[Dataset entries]
☆ ☆ ☆ ☆

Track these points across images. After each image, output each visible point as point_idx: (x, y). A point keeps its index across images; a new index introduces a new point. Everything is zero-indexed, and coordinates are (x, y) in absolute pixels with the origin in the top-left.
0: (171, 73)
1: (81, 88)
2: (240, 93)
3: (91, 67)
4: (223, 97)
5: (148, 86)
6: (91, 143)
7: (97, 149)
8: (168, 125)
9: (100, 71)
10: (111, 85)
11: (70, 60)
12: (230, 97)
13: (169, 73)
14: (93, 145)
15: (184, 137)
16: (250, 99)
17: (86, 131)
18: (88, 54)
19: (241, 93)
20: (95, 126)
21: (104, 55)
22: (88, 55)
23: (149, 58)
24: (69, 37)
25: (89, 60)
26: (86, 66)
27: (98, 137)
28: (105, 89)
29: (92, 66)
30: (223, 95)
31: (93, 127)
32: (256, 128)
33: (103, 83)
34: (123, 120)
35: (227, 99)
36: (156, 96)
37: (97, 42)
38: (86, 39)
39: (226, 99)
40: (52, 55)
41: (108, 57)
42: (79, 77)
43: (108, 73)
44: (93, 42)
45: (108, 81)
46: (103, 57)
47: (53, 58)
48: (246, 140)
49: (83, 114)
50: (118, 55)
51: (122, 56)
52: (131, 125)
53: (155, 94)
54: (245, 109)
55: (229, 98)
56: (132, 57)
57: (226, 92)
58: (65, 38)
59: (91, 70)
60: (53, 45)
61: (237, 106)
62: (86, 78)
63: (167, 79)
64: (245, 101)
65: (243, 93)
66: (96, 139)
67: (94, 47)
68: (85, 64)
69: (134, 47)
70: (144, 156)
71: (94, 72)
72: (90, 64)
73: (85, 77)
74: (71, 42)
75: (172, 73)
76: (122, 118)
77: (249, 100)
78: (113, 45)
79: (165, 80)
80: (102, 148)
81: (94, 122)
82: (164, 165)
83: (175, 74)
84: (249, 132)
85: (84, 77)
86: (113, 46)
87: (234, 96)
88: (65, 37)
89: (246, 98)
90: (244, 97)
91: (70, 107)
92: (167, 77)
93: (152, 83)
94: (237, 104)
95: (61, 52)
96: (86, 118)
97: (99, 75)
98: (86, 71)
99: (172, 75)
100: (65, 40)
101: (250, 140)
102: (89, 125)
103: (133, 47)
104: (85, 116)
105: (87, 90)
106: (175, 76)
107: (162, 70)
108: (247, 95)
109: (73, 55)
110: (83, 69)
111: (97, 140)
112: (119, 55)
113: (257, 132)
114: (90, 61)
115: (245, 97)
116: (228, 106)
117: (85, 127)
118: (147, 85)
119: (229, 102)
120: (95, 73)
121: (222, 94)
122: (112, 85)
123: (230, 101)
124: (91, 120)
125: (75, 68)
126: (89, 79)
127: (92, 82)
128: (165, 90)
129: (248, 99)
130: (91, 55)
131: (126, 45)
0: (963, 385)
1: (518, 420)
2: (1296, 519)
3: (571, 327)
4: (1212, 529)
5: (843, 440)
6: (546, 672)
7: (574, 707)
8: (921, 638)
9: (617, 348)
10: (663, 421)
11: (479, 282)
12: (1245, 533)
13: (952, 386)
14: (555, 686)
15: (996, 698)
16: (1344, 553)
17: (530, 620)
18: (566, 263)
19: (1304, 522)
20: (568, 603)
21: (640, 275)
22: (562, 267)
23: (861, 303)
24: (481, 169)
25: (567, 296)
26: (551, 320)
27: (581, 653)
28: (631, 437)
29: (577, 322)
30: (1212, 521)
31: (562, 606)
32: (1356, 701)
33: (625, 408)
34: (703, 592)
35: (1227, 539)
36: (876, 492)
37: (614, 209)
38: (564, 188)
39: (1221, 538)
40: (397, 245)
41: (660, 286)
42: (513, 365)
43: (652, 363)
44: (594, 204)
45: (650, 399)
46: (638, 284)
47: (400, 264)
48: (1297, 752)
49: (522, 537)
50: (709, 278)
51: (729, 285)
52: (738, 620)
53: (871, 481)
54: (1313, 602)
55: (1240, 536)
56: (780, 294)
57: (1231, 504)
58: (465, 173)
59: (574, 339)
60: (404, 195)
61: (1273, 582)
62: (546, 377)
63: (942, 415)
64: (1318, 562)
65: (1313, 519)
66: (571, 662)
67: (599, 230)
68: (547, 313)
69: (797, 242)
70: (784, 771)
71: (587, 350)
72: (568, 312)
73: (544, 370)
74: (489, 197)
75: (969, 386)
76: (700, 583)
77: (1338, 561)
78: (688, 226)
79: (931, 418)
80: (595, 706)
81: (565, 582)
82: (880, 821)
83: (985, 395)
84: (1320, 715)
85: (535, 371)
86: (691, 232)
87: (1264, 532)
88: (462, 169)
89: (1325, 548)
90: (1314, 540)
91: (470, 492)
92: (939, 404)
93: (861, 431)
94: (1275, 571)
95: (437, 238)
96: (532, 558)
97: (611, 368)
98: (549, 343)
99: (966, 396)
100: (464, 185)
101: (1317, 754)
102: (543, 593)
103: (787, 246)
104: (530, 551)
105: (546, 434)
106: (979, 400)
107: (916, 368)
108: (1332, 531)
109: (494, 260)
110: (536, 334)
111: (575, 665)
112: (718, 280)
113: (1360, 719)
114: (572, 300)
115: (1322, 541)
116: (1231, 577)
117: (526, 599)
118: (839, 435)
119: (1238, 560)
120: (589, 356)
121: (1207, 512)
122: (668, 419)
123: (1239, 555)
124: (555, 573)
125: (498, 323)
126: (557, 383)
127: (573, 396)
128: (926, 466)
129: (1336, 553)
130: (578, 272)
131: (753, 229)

☆ ☆ ☆ ☆

→ Task description
Recast the entire material as a numbered list with one entry per line, omitting any blank lines.

→ Output below
1. Track these points across images. After each image, output each visible point as point_idx: (x, y). A point keeps its index across images; a new index introduces a new point. Everything is zero-indexed, and coordinates are (x, y) in absolute pixels with the origin in the top-left.
2. 0: (171, 73)
3. 1: (81, 88)
4. 2: (240, 93)
5. 3: (91, 67)
6. 4: (223, 97)
7. 5: (148, 86)
8. 6: (91, 143)
9. 7: (97, 149)
10. 8: (168, 125)
11. 9: (100, 71)
12. 10: (111, 85)
13. 11: (70, 60)
14. 12: (230, 97)
15. 13: (169, 73)
16. 14: (93, 145)
17. 15: (184, 137)
18. 16: (250, 99)
19. 17: (86, 131)
20. 18: (88, 54)
21. 19: (241, 93)
22. 20: (95, 126)
23. 21: (104, 55)
24. 22: (88, 55)
25. 23: (149, 58)
26. 24: (69, 37)
27. 25: (89, 60)
28. 26: (86, 66)
29. 27: (98, 137)
30. 28: (105, 89)
31. 29: (92, 66)
32. 30: (223, 95)
33. 31: (93, 127)
34. 32: (256, 128)
35. 33: (103, 83)
36. 34: (123, 120)
37. 35: (227, 99)
38. 36: (156, 96)
39. 37: (97, 42)
40. 38: (86, 39)
41. 39: (226, 99)
42. 40: (52, 55)
43. 41: (108, 57)
44. 42: (79, 77)
45. 43: (108, 73)
46. 44: (93, 42)
47. 45: (108, 81)
48. 46: (103, 57)
49. 47: (53, 58)
50. 48: (246, 140)
51. 49: (83, 114)
52. 50: (118, 55)
53. 51: (122, 56)
54. 52: (131, 125)
55. 53: (155, 94)
56. 54: (245, 109)
57. 55: (229, 98)
58. 56: (132, 57)
59. 57: (226, 92)
60. 58: (65, 38)
61. 59: (91, 70)
62. 60: (53, 45)
63. 61: (237, 106)
64. 62: (86, 78)
65. 63: (167, 79)
66. 64: (245, 101)
67. 65: (243, 93)
68. 66: (96, 139)
69. 67: (94, 47)
70. 68: (85, 64)
71. 69: (134, 47)
72. 70: (144, 156)
73. 71: (94, 72)
74. 72: (90, 64)
75. 73: (85, 77)
76. 74: (71, 42)
77. 75: (172, 73)
78. 76: (122, 118)
79. 77: (249, 100)
80. 78: (113, 45)
81. 79: (165, 80)
82. 80: (102, 148)
83. 81: (94, 122)
84. 82: (164, 165)
85. 83: (175, 74)
86. 84: (249, 132)
87. 85: (84, 77)
88. 86: (113, 46)
89. 87: (234, 96)
90. 88: (65, 37)
91. 89: (246, 98)
92. 90: (244, 97)
93. 91: (70, 107)
94. 92: (167, 77)
95. 93: (152, 83)
96. 94: (237, 104)
97. 95: (61, 52)
98. 96: (86, 118)
99. 97: (99, 75)
100. 98: (86, 71)
101. 99: (172, 75)
102. 100: (65, 40)
103. 101: (250, 140)
104. 102: (89, 125)
105. 103: (133, 47)
106. 104: (85, 116)
107. 105: (87, 90)
108. 106: (175, 76)
109. 107: (162, 70)
110. 108: (247, 95)
111. 109: (73, 55)
112. 110: (83, 69)
113. 111: (97, 140)
114. 112: (119, 55)
115. 113: (257, 132)
116. 114: (90, 61)
117. 115: (245, 97)
118. 116: (228, 106)
119. 117: (85, 127)
120. 118: (147, 85)
121. 119: (229, 102)
122. 120: (95, 73)
123. 121: (222, 94)
124. 122: (112, 85)
125. 123: (230, 101)
126. 124: (91, 120)
127. 125: (75, 68)
128. 126: (89, 79)
129. 127: (92, 82)
130. 128: (165, 90)
131. 129: (248, 99)
132. 130: (91, 55)
133. 131: (126, 45)
134. 0: (963, 385)
135. 1: (518, 420)
136. 2: (1296, 519)
137. 3: (571, 327)
138. 4: (1212, 529)
139. 5: (843, 440)
140. 6: (546, 672)
141. 7: (574, 707)
142. 8: (921, 638)
143. 9: (617, 348)
144. 10: (663, 421)
145. 11: (479, 282)
146. 12: (1245, 533)
147. 13: (952, 386)
148. 14: (555, 686)
149. 15: (996, 698)
150. 16: (1344, 553)
151. 17: (530, 620)
152. 18: (566, 263)
153. 19: (1304, 522)
154. 20: (568, 603)
155. 21: (640, 275)
156. 22: (562, 267)
157. 23: (861, 303)
158. 24: (481, 169)
159. 25: (567, 296)
160. 26: (551, 320)
161. 27: (581, 653)
162. 28: (631, 437)
163. 29: (577, 322)
164. 30: (1212, 521)
165. 31: (562, 606)
166. 32: (1356, 701)
167. 33: (625, 408)
168. 34: (703, 592)
169. 35: (1227, 539)
170. 36: (876, 492)
171. 37: (614, 209)
172. 38: (564, 188)
173. 39: (1221, 538)
174. 40: (397, 245)
175. 41: (660, 286)
176. 42: (513, 365)
177. 43: (652, 363)
178. 44: (594, 204)
179. 45: (650, 399)
180. 46: (638, 284)
181. 47: (400, 264)
182. 48: (1297, 752)
183. 49: (522, 537)
184. 50: (709, 278)
185. 51: (729, 285)
186. 52: (738, 620)
187. 53: (871, 481)
188. 54: (1313, 602)
189. 55: (1240, 536)
190. 56: (780, 294)
191. 57: (1231, 504)
192. 58: (465, 173)
193. 59: (574, 339)
194. 60: (404, 195)
195. 61: (1273, 582)
196. 62: (546, 377)
197. 63: (942, 415)
198. 64: (1318, 562)
199. 65: (1313, 519)
200. 66: (571, 662)
201. 67: (599, 230)
202. 68: (547, 313)
203. 69: (797, 242)
204. 70: (784, 771)
205. 71: (587, 350)
206. 72: (568, 312)
207. 73: (544, 370)
208. 74: (489, 197)
209. 75: (969, 386)
210. 76: (700, 583)
211. 77: (1338, 561)
212. 78: (688, 226)
213. 79: (931, 418)
214. 80: (595, 706)
215. 81: (565, 582)
216. 82: (880, 821)
217. 83: (985, 395)
218. 84: (1320, 715)
219. 85: (535, 371)
220. 86: (691, 232)
221. 87: (1264, 532)
222. 88: (462, 169)
223. 89: (1325, 548)
224. 90: (1314, 540)
225. 91: (470, 492)
226. 92: (939, 404)
227. 93: (861, 431)
228. 94: (1275, 571)
229. 95: (437, 238)
230. 96: (532, 558)
231. 97: (611, 368)
232. 98: (549, 343)
233. 99: (966, 396)
234. 100: (464, 185)
235. 101: (1317, 754)
236. 102: (543, 593)
237. 103: (787, 246)
238. 104: (530, 551)
239. 105: (546, 434)
240. 106: (979, 400)
241. 107: (916, 368)
242. 108: (1332, 531)
243. 109: (494, 260)
244. 110: (536, 334)
245. 111: (575, 665)
246. 112: (718, 280)
247. 113: (1360, 719)
248. 114: (572, 300)
249. 115: (1322, 541)
250. 116: (1231, 577)
251. 117: (526, 599)
252. 118: (839, 435)
253. 119: (1238, 560)
254. 120: (589, 356)
255. 121: (1207, 512)
256. 122: (668, 419)
257. 123: (1239, 555)
258. 124: (555, 573)
259. 125: (498, 323)
260. 126: (557, 383)
261. 127: (573, 396)
262. 128: (926, 466)
263. 129: (1336, 553)
264. 130: (578, 272)
265. 131: (753, 229)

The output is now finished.